喝完後又迷迷糊糊的咂咂嘴巴,然後哼哼唧唧的躺下,沒過多久就又睡熟了。
時飛鬆了口氣。
至少小狼人看起來是沒什麼大礙了。
她招呼了一下阿爾文,往外又走了一截,才用正常的音量說起了話。
「小傢伙怎麼樣了?」
阿爾文捂著嘴,打了個斯文的哈欠,沒什麼精神的說:「送他來得及時,我幫他把大部分的傷口淨化了,還有一些黑暗殘餘,也托菲斯希爾練了些藥劑,喝了就沒事了。」
時飛有點驚訝:「她不是法師嗎?還會熬藥?」
「她媽媽是藥劑師,她多少也會一點。小狼人的問題不大,低等的淨化藥劑就足夠了,這對菲斯希爾來說很簡單。」
阿爾文簡單解釋了一下,然後問:「所以你急著來找我,是為了小狼人?」
時飛說:「不全是。」
她不可置信的問:「你看不出來嗎?我受了傷,流了很多血,我需要治療。」
阿爾文卻比她還要不可置信:「你說什麼?你哪有受傷?這些血難道不是別人的嗎?」
時飛冷靜了下來,然後就發現,自己身上好像突然一點都不痛了。
她抬手摸向額角,那裡原本有道半指長的傷口,留了她滿臉的血。可現在額角平滑極了,完全沒有受傷的痕跡。

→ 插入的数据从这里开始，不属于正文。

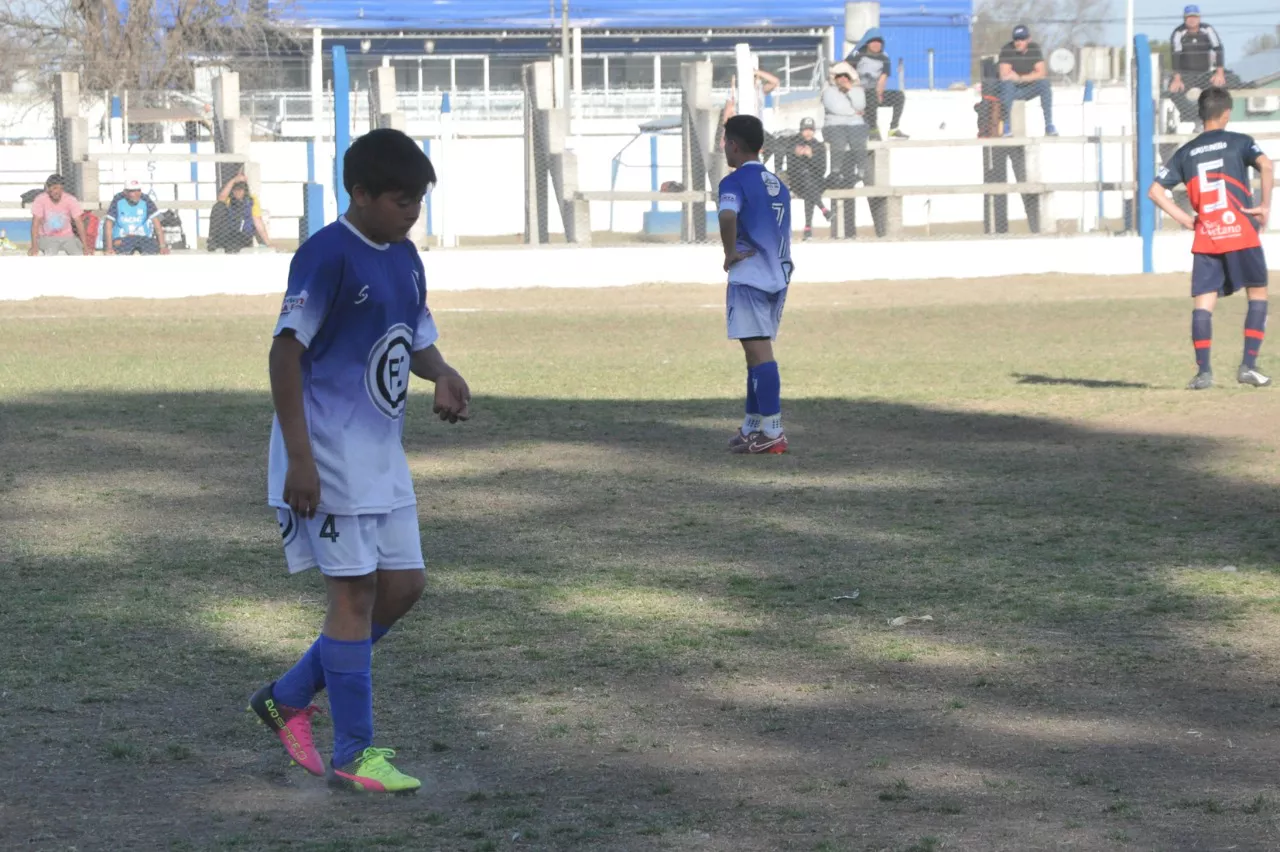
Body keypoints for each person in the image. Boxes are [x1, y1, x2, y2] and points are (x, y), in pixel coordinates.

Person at [247, 128, 471, 795]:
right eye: (401, 200)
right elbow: (285, 354)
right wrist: (300, 461)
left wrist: (444, 373)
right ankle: (354, 754)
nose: (412, 213)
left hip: (381, 453)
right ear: (361, 192)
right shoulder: (327, 255)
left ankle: (288, 695)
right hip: (327, 455)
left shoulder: (403, 256)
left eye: (419, 201)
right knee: (353, 595)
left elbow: (415, 336)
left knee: (404, 587)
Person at [1147, 87, 1273, 390]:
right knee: (1257, 296)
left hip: (1208, 235)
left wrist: (1185, 219)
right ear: (1226, 113)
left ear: (1201, 115)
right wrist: (1265, 205)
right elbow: (1267, 165)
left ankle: (1203, 372)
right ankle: (1248, 366)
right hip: (1241, 230)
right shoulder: (1240, 142)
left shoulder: (1185, 152)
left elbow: (1154, 191)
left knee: (1203, 304)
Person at [718, 114, 793, 455]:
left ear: (733, 145)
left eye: (725, 142)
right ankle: (753, 425)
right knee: (754, 353)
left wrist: (730, 251)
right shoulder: (777, 182)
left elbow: (727, 215)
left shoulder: (732, 183)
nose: (724, 149)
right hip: (779, 273)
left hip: (751, 274)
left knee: (759, 352)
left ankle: (773, 431)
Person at [821, 62, 868, 239]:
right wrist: (853, 112)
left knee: (858, 141)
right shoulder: (829, 91)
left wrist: (850, 92)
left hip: (855, 126)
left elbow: (861, 105)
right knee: (838, 142)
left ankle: (861, 171)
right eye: (839, 77)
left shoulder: (857, 90)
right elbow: (836, 108)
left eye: (845, 77)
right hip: (835, 125)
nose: (842, 80)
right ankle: (835, 171)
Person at [1168, 5, 1229, 126]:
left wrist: (1219, 73)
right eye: (1189, 17)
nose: (1192, 20)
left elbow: (1218, 49)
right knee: (1173, 90)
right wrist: (1177, 78)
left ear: (1199, 18)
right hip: (1186, 75)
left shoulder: (1207, 29)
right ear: (1184, 18)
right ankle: (1191, 118)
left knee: (1220, 89)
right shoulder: (1179, 33)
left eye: (1195, 17)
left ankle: (1215, 118)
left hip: (1205, 73)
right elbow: (1175, 55)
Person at [845, 28, 908, 140]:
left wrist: (880, 93)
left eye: (879, 42)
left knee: (899, 96)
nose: (876, 45)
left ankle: (893, 129)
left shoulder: (884, 57)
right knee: (870, 94)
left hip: (874, 93)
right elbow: (844, 69)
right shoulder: (858, 53)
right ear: (867, 42)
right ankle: (873, 129)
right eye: (873, 41)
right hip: (858, 93)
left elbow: (883, 78)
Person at [998, 25, 1057, 137]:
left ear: (1028, 39)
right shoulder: (1007, 49)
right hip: (1012, 91)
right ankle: (1006, 126)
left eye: (1022, 39)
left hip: (1029, 89)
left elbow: (1042, 73)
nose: (1018, 42)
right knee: (1007, 84)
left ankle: (1049, 125)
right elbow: (1005, 75)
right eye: (1016, 39)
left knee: (1044, 83)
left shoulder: (1034, 49)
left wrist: (1020, 78)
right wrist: (1032, 75)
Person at [777, 117, 830, 241]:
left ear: (814, 131)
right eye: (805, 129)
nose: (808, 132)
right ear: (801, 130)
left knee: (809, 185)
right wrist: (796, 155)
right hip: (798, 183)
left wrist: (811, 156)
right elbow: (791, 169)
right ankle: (822, 211)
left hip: (816, 183)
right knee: (807, 181)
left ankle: (808, 228)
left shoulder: (818, 146)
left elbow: (822, 170)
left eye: (810, 129)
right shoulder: (793, 144)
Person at [29, 174, 91, 256]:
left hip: (68, 237)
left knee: (78, 254)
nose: (58, 191)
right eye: (54, 188)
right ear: (48, 188)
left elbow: (79, 222)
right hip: (47, 238)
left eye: (61, 188)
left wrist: (85, 246)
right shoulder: (40, 200)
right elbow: (35, 224)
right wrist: (34, 246)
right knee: (50, 252)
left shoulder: (70, 200)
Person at [209, 172, 271, 253]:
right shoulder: (229, 199)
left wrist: (268, 243)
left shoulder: (252, 200)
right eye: (235, 189)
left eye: (240, 189)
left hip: (243, 236)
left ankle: (231, 247)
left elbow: (258, 221)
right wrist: (234, 180)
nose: (238, 192)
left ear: (245, 190)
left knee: (233, 246)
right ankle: (212, 240)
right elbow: (221, 199)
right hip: (228, 234)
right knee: (218, 206)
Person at [104, 179, 168, 255]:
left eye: (138, 190)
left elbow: (157, 224)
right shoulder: (118, 199)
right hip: (123, 238)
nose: (136, 193)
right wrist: (109, 248)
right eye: (133, 191)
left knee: (152, 250)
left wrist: (162, 246)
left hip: (142, 238)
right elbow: (108, 224)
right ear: (125, 192)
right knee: (122, 251)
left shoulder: (145, 199)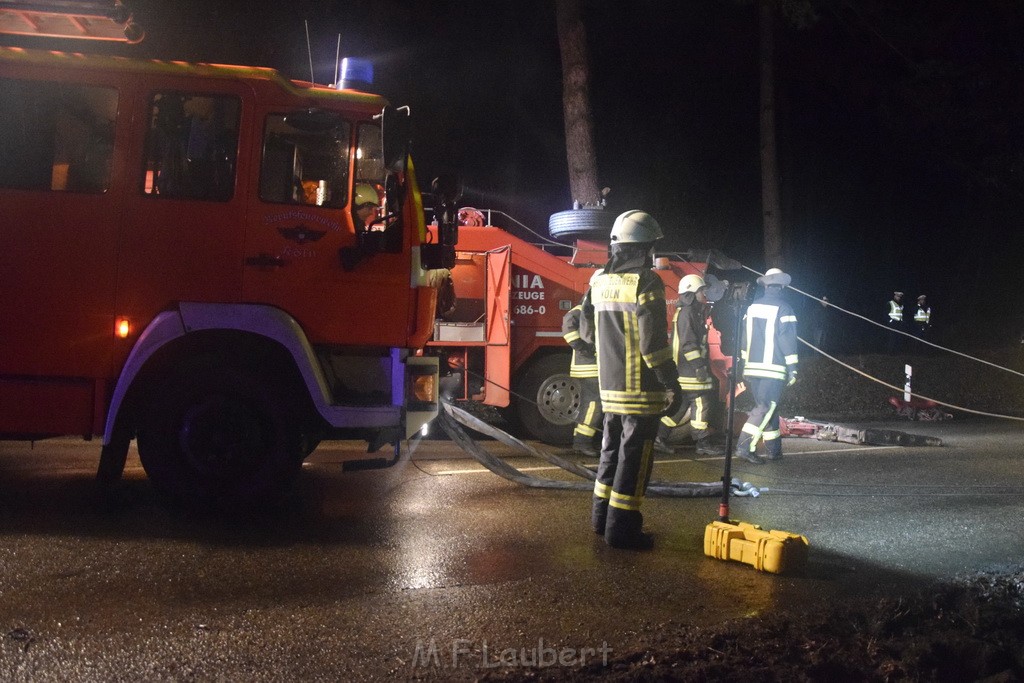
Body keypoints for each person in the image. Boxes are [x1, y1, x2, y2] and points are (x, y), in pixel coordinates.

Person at [581, 210, 683, 550]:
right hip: (640, 390)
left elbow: (585, 329)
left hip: (609, 387)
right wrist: (671, 381)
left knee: (610, 451)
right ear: (645, 247)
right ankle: (622, 531)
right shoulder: (646, 281)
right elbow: (653, 343)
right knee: (635, 460)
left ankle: (601, 520)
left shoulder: (598, 280)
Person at [655, 274, 725, 456]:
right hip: (690, 370)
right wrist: (699, 367)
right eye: (701, 290)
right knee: (702, 402)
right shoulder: (688, 313)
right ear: (692, 293)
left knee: (680, 406)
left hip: (684, 370)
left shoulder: (688, 311)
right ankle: (702, 442)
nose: (705, 293)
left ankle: (659, 437)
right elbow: (689, 344)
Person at [734, 268, 799, 464]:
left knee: (770, 408)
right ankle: (744, 447)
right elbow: (787, 340)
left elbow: (744, 339)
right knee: (765, 407)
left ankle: (774, 451)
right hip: (773, 369)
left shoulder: (752, 308)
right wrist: (792, 368)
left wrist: (744, 363)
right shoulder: (784, 308)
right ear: (781, 286)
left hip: (753, 369)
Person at [562, 297, 602, 457]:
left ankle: (581, 441)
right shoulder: (581, 310)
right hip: (589, 367)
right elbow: (567, 327)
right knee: (594, 404)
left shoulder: (591, 311)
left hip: (592, 367)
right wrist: (583, 348)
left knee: (589, 405)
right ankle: (583, 442)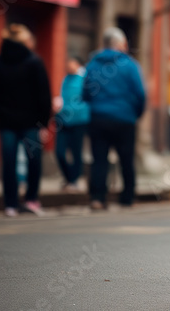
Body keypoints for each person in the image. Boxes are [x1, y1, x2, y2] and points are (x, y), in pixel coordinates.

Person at [0, 24, 51, 217]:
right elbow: (44, 94)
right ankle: (31, 200)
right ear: (25, 41)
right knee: (34, 162)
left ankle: (11, 204)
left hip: (7, 122)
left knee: (9, 163)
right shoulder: (34, 62)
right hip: (31, 122)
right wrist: (44, 122)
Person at [83, 28, 146, 210]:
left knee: (99, 159)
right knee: (126, 159)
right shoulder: (130, 64)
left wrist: (95, 106)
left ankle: (97, 198)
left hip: (98, 118)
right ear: (120, 44)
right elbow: (140, 94)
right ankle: (127, 197)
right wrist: (136, 113)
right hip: (124, 120)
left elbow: (86, 92)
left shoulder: (92, 64)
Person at [55, 57, 90, 191]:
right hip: (63, 119)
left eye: (71, 64)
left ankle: (74, 180)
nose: (68, 66)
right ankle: (69, 178)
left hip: (79, 120)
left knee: (76, 151)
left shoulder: (85, 78)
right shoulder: (66, 79)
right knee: (60, 152)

也就只有之前受傷最重的右手,把手臂內測的血跡擦乾,還能看到一道即將癒合的細小紅痕。
這是……怎麼回事?
時飛茫然的看向阿爾文。
卻看到這位牧師翻了好大一個白眼,沒好氣的說:「幸虧來得及時,你再晚一點,傷口就要癒合了。」
滿臉寫著對時飛小題大做的不滿。
時飛:「……」
時飛突然蒙受不白之冤,整個人都不好了。
我不是!我沒有!別瞎說!
你倒是聽我解釋啊……
第26章
阿爾文感覺自己被愚弄了。
他默默地看了時飛一眼, 這位把他們小隊坑在這裡打免費工的心臟領主, 正一臉茫然的看著他,就仿佛不知道自己這點小傷, 根本用不著他治療一樣。
一宿沒睡的疲憊,再加上被作弄的心煩,讓他不由得更鬱悶了。
阿爾文也不說話, 冷著一張臉扭頭就走。
他沒回小狼人的房間, 而是推開了隔壁屋子的房門, 乾脆利落的擠了進去。